Thanks for your contribution. No, it isn't my story but I thought it was pretty useful to put this story on, for those who fall for it. All feedback is very welcome.

Patagonia 1 I truly respect what you said here and appreciate a true, from the heart , glimpse of how a spouse feels when this happens to them. Unfortunately there are women and men who prey on people who are in a relationship. It makes them feel powerful to "snag" a person committed in a relationship. Not just helpless , naive people out there or people who have fallen in love or are the dependent type. I have been following God's word The Bible since I was 12 years old ,with the Lord's help. I take very seriously the 10 commandments. I have found this saves a lot of heart ache from happening but unfortunately when others have illnesses or problems or choose to treat others with disrespect then the hurt falls on us and our families. Also sooner or later on them also. I have deep regret for the ways I have hurt others . Not necessarily in sexual ways but other ways. I am so pleased to hear your husband received help for his illness, and is making a commitment to you and your children. Thank you for sharing with us your story and pain, and I would like to thank stephaniebis for putting the scenario out here for others to respond too.

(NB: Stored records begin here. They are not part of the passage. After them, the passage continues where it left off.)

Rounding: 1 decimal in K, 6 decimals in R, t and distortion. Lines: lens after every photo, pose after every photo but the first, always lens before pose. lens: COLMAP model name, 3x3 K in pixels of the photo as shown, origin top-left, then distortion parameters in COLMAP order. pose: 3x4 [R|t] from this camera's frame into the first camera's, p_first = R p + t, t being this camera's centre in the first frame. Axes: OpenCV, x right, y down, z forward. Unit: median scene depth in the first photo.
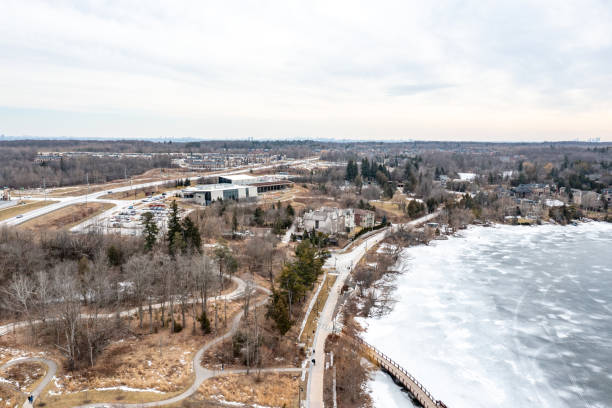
lens RADIAL K [[484.8, 0, 309.4], [0, 484.8, 203.1], [0, 0, 1]] dist [-0.000740, 0.038203]
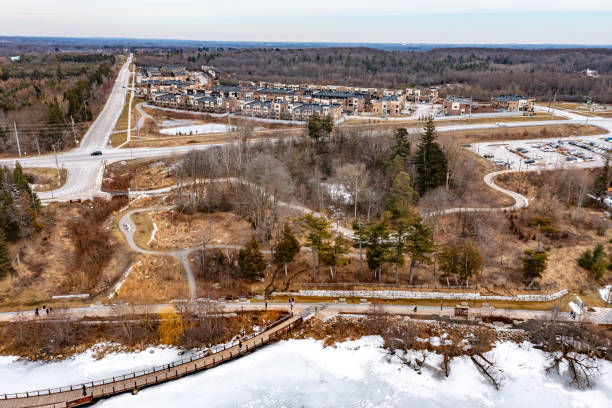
lens RADIAL K [[484.8, 0, 309.4], [0, 484.8, 203.1], [0, 0, 1]] dist [-0.000740, 0.038203]
pose [[0.121748, 0.306738, -0.943975, 0.615666], [-0.136573, 0.947181, 0.290166, -0.099993], [0.983120, 0.093594, 0.157210, 0.774948]]
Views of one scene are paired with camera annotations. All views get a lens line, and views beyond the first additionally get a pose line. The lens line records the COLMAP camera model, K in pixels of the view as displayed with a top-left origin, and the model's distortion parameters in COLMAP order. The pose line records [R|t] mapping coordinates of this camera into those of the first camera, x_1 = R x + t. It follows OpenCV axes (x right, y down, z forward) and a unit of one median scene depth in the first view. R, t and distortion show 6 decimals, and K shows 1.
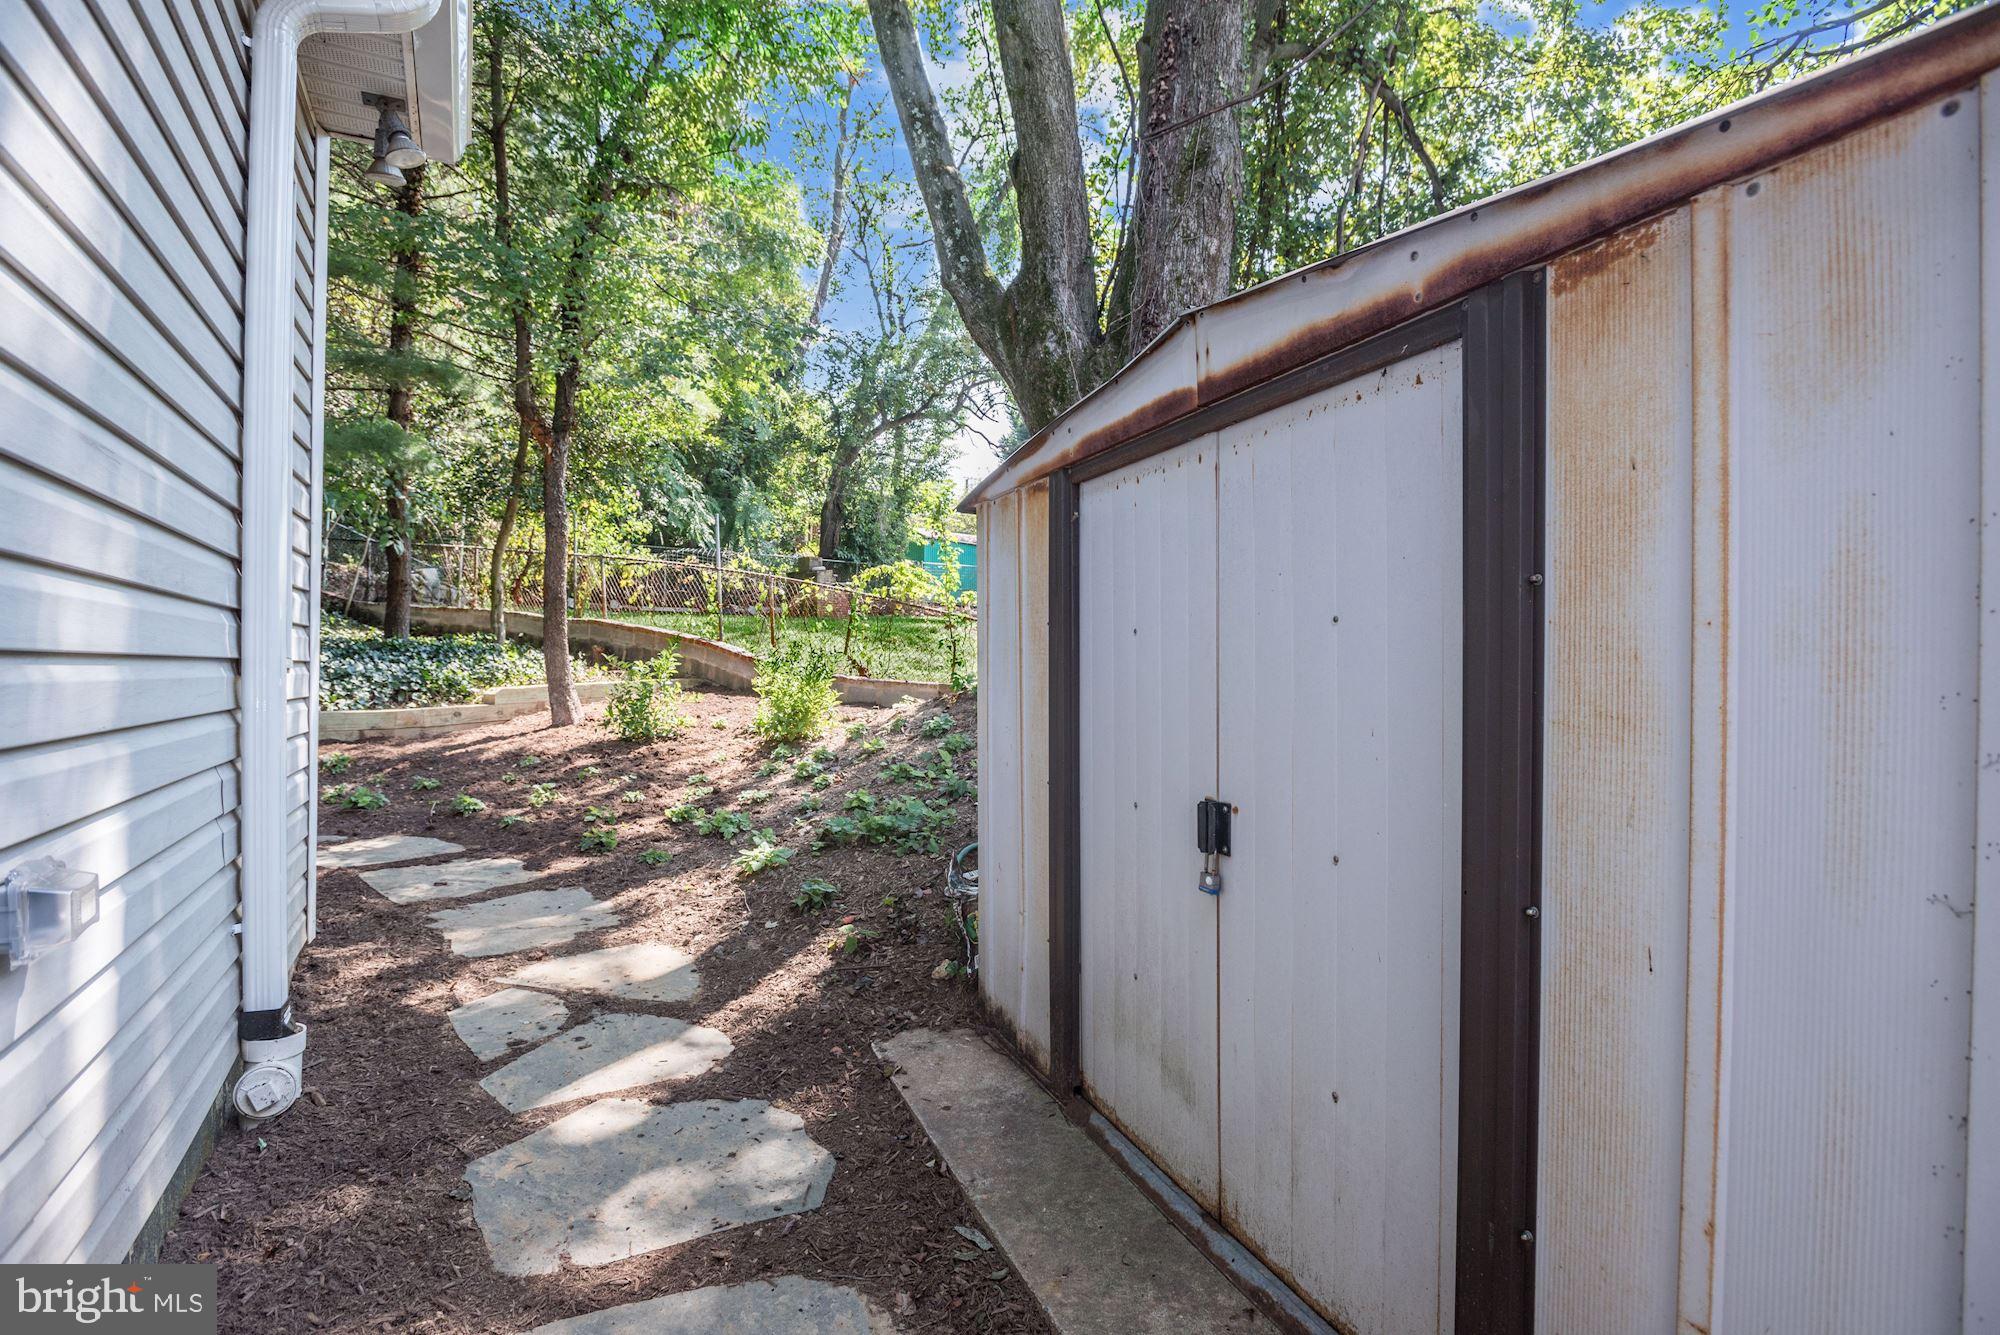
lens RADIAL K [[951.8, 0, 1000.0], [0, 951.8, 667.5], [0, 0, 1]] dist [-0.027402, -0.000008]
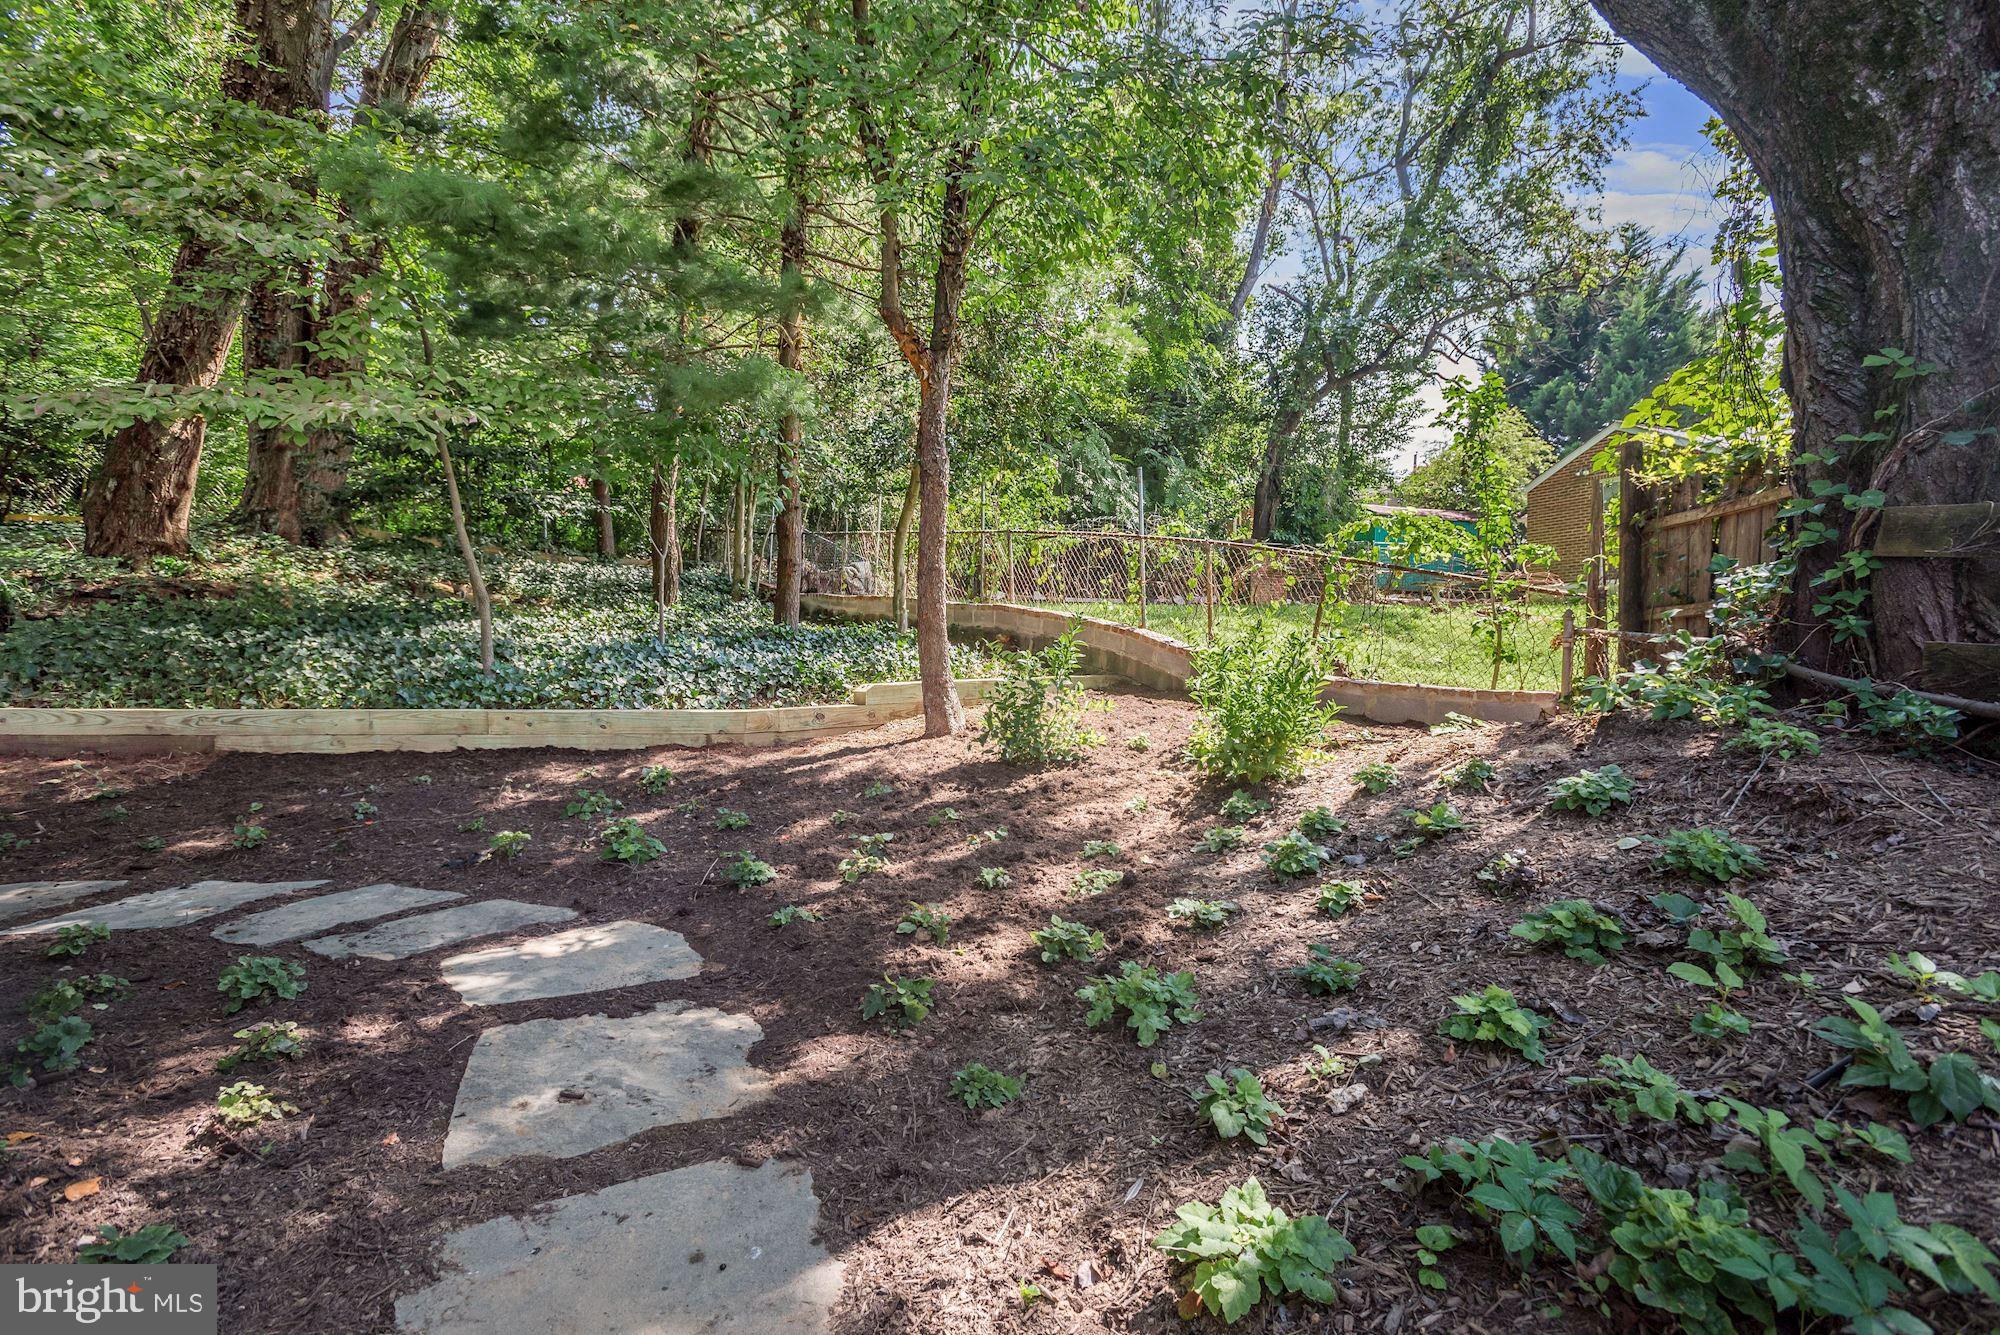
lens RADIAL K [[926.5, 0, 1000.0], [0, 926.5, 667.5], [0, 0, 1]] dist [0.012527, 0.000308]
pose [[0.903934, 0.011802, -0.427509, -0.088820], [-0.009560, 0.999927, 0.007390, 0.000504], [0.427565, -0.002593, 0.903981, 0.310870]]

She doesn't need to ponder whether or not she is a victim. She needs to get out of that relationship.

"She continues the relationship."

She may have started as a victim, but that line of the story makes her an equal participant in her own exploitation. She's now an accomplice.

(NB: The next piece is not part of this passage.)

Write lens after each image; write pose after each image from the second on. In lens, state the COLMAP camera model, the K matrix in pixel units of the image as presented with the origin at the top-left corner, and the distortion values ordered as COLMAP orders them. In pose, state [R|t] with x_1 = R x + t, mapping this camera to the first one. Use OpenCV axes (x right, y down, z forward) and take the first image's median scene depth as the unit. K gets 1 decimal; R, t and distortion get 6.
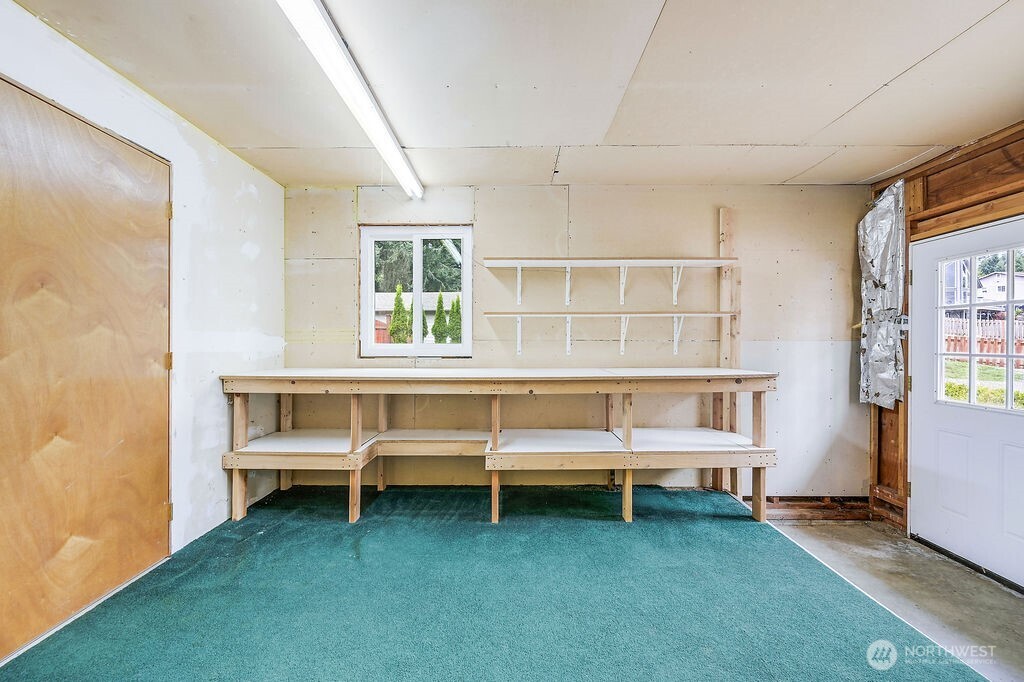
lens RADIAL K [[406.1, 0, 514.3], [0, 406.1, 342.2], [0, 0, 1]] dist [-0.000862, 0.000098]
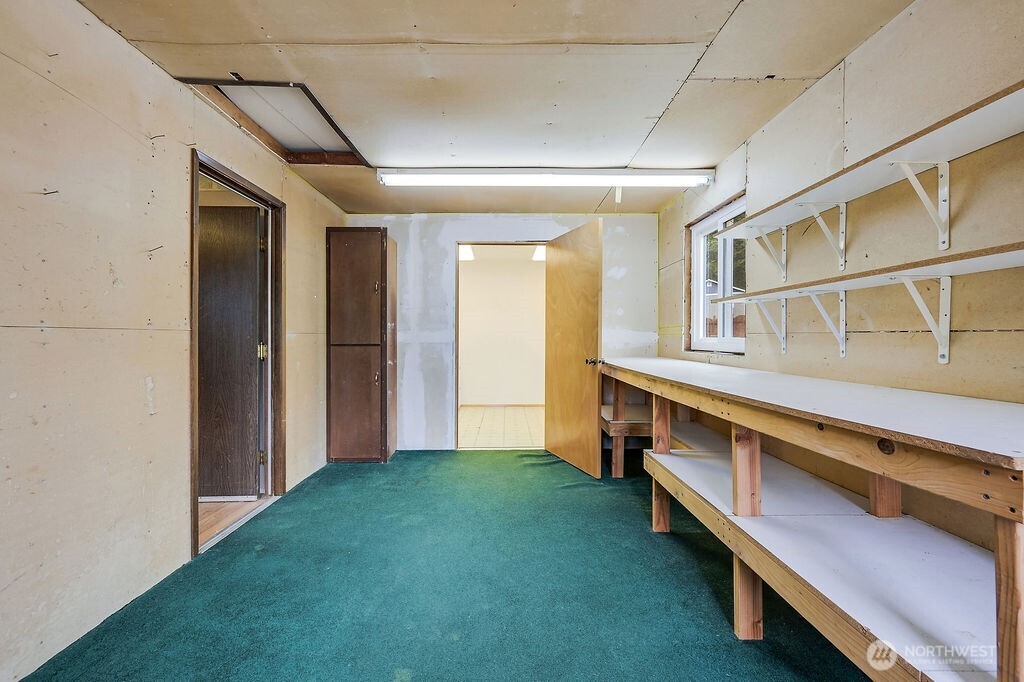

Well I can't tell from the story since it isn't complete. You can't fall in love immediately..
At what point did they sleep together and when did she find out he was married... So my question is didn't she think something was wrong if they didn't see each other all the time .. Was he always available did she go to his house etc.
gut tells me accomplice.. She must have guessed something was not par en par. But hopefully she stopped it the minute she found out.. Then she's a strong moral woman who would never be second best to anyone.